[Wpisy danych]
################

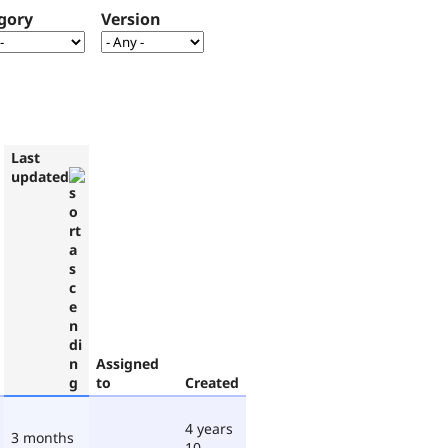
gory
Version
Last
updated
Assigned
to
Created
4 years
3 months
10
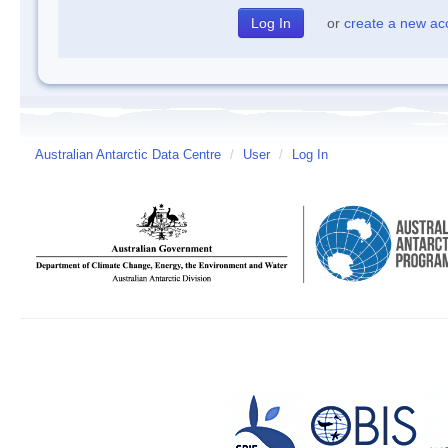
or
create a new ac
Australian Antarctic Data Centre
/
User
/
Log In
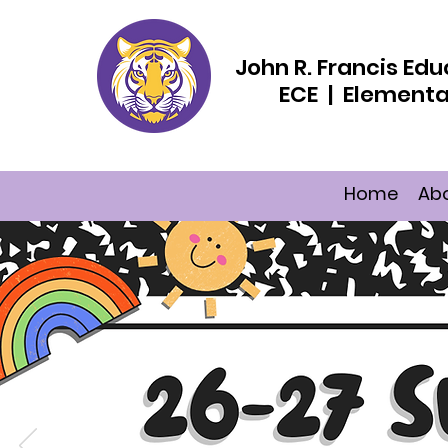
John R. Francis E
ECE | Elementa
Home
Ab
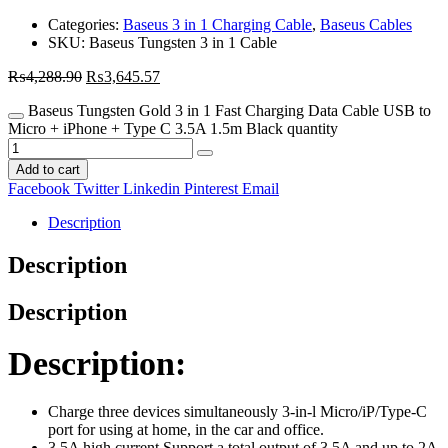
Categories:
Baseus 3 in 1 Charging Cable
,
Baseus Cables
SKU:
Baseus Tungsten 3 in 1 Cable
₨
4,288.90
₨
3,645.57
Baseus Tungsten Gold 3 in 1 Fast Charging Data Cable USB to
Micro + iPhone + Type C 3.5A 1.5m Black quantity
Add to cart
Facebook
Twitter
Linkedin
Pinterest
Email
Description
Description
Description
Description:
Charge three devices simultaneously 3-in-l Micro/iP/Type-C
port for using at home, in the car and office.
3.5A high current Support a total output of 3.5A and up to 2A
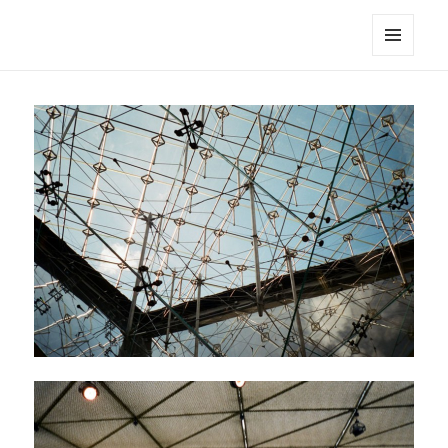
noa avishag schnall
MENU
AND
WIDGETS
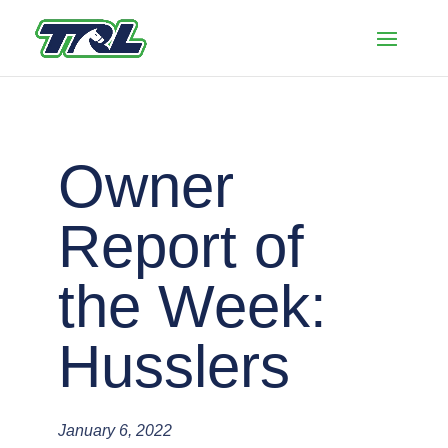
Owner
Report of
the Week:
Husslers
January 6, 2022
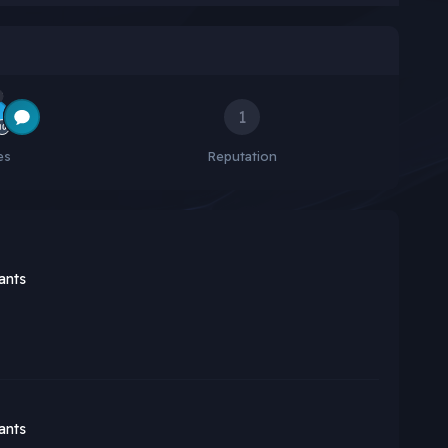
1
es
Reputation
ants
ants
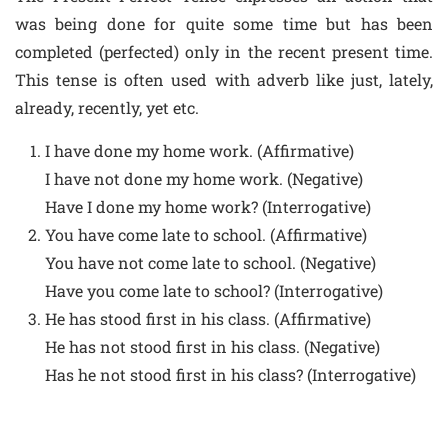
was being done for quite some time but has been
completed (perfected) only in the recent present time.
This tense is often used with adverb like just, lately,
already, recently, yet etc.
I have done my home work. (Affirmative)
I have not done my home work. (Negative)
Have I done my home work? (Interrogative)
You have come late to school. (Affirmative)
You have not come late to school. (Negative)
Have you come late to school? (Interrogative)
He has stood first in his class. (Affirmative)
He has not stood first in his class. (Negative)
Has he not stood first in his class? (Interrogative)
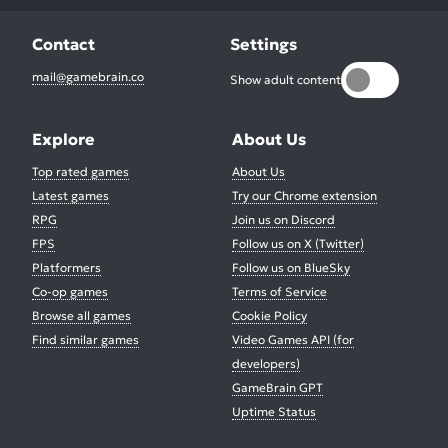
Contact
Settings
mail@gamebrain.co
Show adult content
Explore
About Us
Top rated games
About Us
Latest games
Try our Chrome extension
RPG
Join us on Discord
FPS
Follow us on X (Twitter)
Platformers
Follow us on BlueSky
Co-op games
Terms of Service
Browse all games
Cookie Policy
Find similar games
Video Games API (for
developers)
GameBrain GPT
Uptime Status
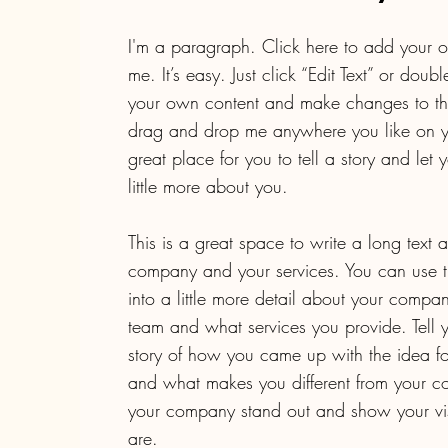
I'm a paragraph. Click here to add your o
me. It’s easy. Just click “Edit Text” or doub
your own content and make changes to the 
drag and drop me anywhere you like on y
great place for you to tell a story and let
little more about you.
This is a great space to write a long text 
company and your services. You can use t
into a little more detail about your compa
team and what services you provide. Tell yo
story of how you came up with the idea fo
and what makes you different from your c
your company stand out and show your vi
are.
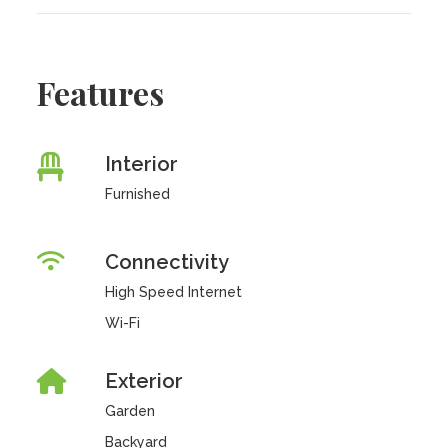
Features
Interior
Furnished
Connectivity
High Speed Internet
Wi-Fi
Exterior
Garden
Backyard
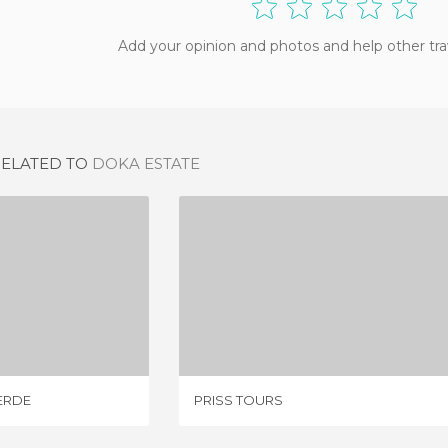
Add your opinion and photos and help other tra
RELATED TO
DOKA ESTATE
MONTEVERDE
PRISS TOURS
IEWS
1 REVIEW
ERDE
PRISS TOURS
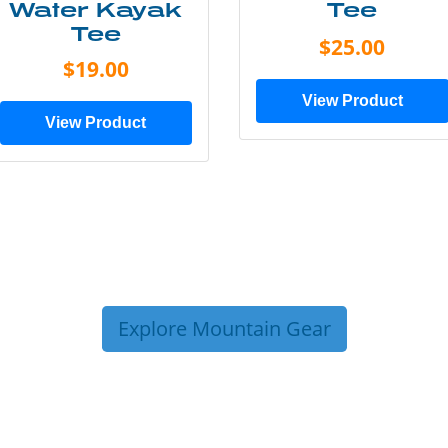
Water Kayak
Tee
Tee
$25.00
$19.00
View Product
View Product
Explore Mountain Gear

################

CO NALEŻY ZROBIĆ: Powiel bez żadnych zmian wiersze od tego, który zawiera „Add your opinion”, aż do końca rekordów, łącznie z pierwszym i ostatnim. W odpowiedzi pomiń obrazy.

ROZWIĄZANIE ZADANIA:
Add your opinion and photos and help other tra
RELATED TO
DOKA ESTATE
MONTEVERDE
PRISS TOURS
IEWS
1 REVIEW
ERDE
PRISS TOURS
Water Kayak
Tee
Tee
$25.00
$19.00
View Product
View Product
Explore Mountain Gear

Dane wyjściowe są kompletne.